U.S. import cargo volume continues to rise, reaching the highest level in nearly a year in July

U.S. import cargo volume continues to rise, reaching the highest level in nearly a year in July

According to the latest monthly Global Port Tracking report released by the National Retail Federation (NRF) and Hackett Associates, U.S. import cargo volumes continue to rise as retailers prepare for the holiday shopping season.

The report shows that major U.S. ports handled a total of 1.91 million TEUs in July, up 4.4% from June and down 12.4% from the same period last year, and the highest level since October 2022. Ports have not yet reported data for August, but Global Port Tracker predicts that the month will be 2 million TEUs, down 11.4% year-on-year.

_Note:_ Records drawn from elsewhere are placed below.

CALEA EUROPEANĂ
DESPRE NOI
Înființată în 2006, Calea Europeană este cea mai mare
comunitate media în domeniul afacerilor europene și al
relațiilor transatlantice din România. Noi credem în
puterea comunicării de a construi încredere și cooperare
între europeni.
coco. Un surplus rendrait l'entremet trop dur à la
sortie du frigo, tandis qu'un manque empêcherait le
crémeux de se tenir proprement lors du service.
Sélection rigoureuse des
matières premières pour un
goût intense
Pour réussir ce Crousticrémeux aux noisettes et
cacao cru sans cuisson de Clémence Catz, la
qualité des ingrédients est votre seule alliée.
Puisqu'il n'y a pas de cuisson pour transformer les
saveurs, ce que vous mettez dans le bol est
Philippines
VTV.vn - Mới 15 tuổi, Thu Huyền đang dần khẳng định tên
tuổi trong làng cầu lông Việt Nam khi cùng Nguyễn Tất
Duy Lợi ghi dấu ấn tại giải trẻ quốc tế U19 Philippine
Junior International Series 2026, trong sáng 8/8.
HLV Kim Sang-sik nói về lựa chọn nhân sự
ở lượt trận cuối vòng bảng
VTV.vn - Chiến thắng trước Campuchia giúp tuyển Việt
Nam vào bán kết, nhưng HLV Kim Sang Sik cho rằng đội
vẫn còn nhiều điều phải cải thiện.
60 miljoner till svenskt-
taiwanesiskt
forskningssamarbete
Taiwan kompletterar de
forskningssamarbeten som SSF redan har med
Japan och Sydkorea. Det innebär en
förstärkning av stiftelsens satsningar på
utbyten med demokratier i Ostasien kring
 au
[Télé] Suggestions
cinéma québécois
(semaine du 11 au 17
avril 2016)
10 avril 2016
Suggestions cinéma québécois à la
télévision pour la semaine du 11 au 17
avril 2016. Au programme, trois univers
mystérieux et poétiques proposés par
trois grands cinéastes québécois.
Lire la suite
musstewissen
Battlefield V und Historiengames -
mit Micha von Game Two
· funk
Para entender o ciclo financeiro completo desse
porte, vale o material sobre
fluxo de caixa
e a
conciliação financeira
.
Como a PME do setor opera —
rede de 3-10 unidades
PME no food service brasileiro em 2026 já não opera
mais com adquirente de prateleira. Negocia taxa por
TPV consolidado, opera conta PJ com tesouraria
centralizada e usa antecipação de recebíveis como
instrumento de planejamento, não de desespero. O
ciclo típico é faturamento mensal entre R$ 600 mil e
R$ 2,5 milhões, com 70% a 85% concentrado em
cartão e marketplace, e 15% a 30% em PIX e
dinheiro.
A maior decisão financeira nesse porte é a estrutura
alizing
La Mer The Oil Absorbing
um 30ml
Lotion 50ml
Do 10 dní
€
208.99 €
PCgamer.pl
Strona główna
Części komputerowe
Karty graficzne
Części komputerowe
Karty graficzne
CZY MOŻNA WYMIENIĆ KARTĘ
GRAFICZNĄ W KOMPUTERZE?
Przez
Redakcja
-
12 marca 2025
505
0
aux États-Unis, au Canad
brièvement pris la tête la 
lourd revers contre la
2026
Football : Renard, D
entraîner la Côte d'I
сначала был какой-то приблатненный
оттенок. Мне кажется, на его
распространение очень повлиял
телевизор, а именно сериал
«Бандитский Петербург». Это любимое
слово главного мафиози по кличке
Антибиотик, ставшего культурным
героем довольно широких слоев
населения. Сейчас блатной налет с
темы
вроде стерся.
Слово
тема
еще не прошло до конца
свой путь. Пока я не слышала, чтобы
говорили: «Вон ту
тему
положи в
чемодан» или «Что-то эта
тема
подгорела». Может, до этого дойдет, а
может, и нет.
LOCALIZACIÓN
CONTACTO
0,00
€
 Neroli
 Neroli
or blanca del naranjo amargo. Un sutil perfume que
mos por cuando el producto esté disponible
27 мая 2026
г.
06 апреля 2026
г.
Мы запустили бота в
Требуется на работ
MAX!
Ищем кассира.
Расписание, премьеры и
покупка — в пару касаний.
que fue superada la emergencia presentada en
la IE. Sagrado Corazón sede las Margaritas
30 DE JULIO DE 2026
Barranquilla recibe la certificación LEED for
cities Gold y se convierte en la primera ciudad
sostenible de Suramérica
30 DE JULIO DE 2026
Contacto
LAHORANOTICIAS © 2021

According to forecasts, the import cargo volume at major U.S. container ports will exceed 2 million TEUs (a 20-foot container or its equivalent) for three consecutive months, with September reaching 2 million TEUs, down 1.8% year-on-year, and October also reaching 2 million TEUs, but up 0.1% year-on-year.

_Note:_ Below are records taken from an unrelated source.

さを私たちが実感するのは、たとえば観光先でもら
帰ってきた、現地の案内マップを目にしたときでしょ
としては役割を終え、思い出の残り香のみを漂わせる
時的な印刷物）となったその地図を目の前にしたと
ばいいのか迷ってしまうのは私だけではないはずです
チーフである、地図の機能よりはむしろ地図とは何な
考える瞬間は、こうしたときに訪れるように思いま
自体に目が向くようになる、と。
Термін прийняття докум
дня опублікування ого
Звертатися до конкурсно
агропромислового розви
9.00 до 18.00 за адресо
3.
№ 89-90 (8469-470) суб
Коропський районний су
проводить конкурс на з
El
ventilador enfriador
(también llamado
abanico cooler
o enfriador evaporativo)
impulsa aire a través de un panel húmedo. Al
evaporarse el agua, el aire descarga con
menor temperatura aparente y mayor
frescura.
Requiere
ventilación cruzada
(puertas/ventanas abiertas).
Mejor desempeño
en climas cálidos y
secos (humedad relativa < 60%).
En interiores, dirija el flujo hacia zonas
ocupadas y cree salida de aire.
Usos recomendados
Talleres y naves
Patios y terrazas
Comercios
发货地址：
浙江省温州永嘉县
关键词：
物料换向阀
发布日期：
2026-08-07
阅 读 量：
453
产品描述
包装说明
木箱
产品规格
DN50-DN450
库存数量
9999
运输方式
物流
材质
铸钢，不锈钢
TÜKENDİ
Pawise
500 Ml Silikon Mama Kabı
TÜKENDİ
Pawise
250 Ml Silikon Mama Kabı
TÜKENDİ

“The rise in import shipments suggests that retailers are optimistic about the holiday season. They think they can sell goods, so they’re importing them,” said Jonathan Gold, NRF’s vice president of supply chain and customs policy. “The holiday season is a big opportunity for retailers to gain growth, so they’re actively preparing goods for shoppers.”

Jonathan Gold added that the labor agreement reached by the International Warehouse and Longshore Union (ILWU) and the Pacific Maritime Association (PMA) provides supply chain stability and certainty for retailers at West Coast ports. However, one issue worth worrying about is that due to the continued drought, the water level of the canal has dropped, and the Panama Canal has begun to limit the number of ships passing through and their maximum draft depth. This restriction has caused ships to "queue" waiting for passage, and many ship owners have changed other routes to avoid affecting delivery time.

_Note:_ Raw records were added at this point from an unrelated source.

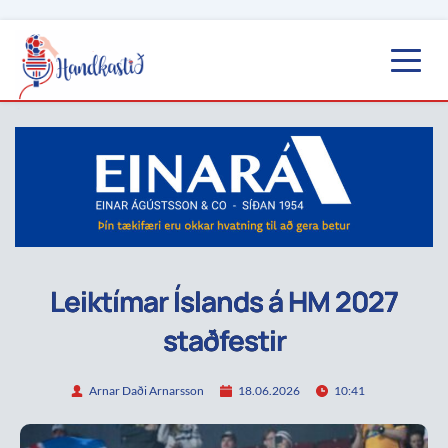
Leiktímar Íslands á HM 2027
staðfestir
Arnar Daði Arnarsson
18.06.2026
10:41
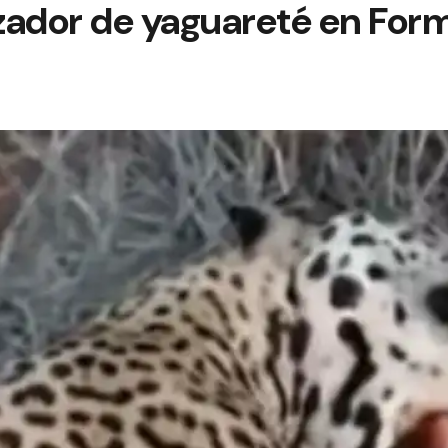
azador de yaguareté en For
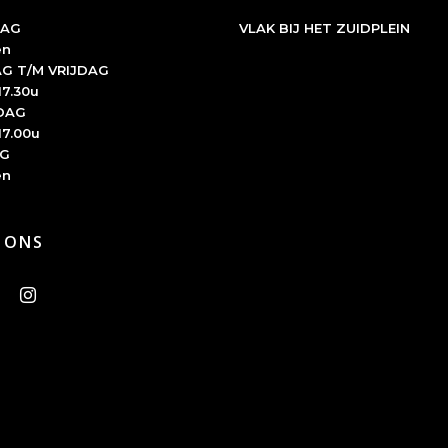
AG
VLAK BIJ HET ZUIDPLEIN
en
G T/M VRIJDAG
17.30u
DAG
17.00u
G
en
 ONS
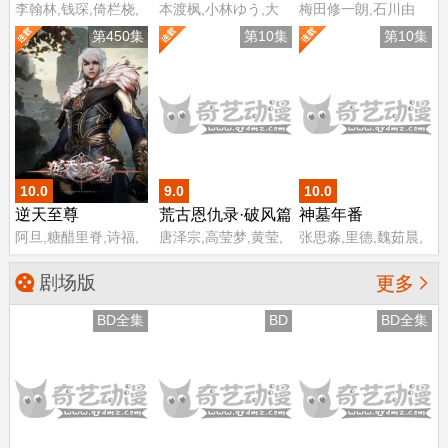
李翰林,钱琛,倚栏桡,
本渡枫,小林ゆう,大
梅田修一朗,石川由
张恩泽,赵熠彤,小浣,
塚刚央,花井美春,森
依,茅野爱衣,富田美
第450集
第10集
第10集
温溪,蔡娜
山由梨佳
忧,泽城美雪,楠木灯,
森川智之,阿座上洋
平,小針彩希,坂泰斗,
小清水亚美,河濑茉
希,白石晴香,稻田彻,
佐藤利奈
10.0
9.0
10.0
逆天至尊
荒古恩仇录·破风篇
神墓年番
阿旦,糖醋里脊,诗福,
唐泽宗,高莹梦,黄莹,
张思淼,里德,魏茹晨,
万宝鹿,黄炎
张鑫磊,张天雄,袁悠
四喜
然,邱轶凡,陈新玥,孙
剧场版

更多
露,张英,周杭,许子尧,
王晶,杜栓,罗文驰,唐
BD全集
BD
BD全集
钰,李潇,苏倩芸,谈维
康,江瑞,张景煌,张新
昊,励达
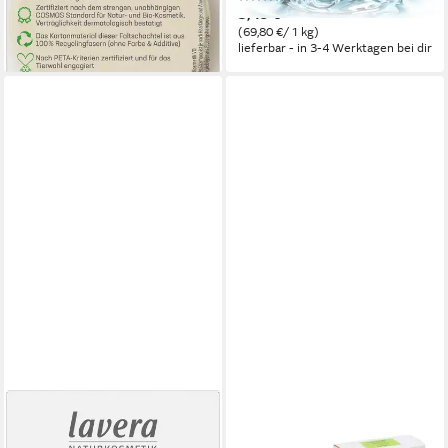
3,49 €
(5,98 €/ 100 g)
lieferbar - in 2-3 Werktagen bei dir
(69,80 €/ 1 kg)
lieferbar - in 3-4 Werktagen bei dir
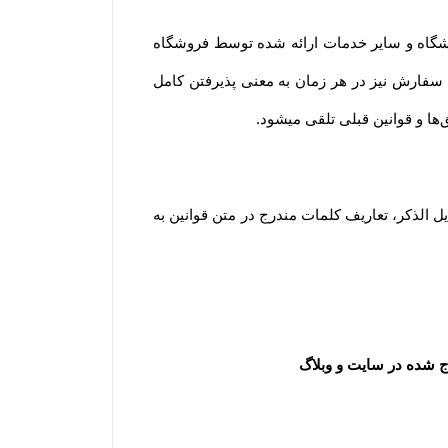
ورود کاربران به وب‏‌سایت فروشگاه هنگام استفاده از پروفایل شخصی، طرح‏‌های تشویقی، ویدئوهای رسانه تصویری فروشگاه و سایر خدمات ارائه شده توسط فروشگاه 
به معنای آگاه بودن و پذیرفتن شرایط و قوانین و همچنین نحوه استفاده از خدمات فروشگاه است. لازم به ذکر است ثبت سفارش نیز در هر زمان به معنی پذیرفتن کامل 
.
مطابق قانون تجارت الکترونیک وبه منظور شفاف سازی اطلاعات و برداشت مشترک از واژه‌های به کار رفته در توافقات ذیل الذکر، تعاریف کلمات مندرج در متن قوانین به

Ben Hackett, founder of Hackett Associates, noted that most ships were able to comply with the restrictions because many ships were not carrying enough cargo or returning empty containers. It is expected that by mid-August, those ships waiting to pass will have completed their journeys smoothly.

"We have been closely monitoring the situation in the Panama Canal. However, it now appears that the issue will have little impact on the retail supply chain. This is also true as we enter the peak shipping season," Ben Hackett further stated.

According to Global Port Tracking, U.S. imports for the full year 2023 are expected to reach 22.3 million TEUs, down 12.5% ​​from 2022 (25.5 million TEUs) and 1.2% from 2021.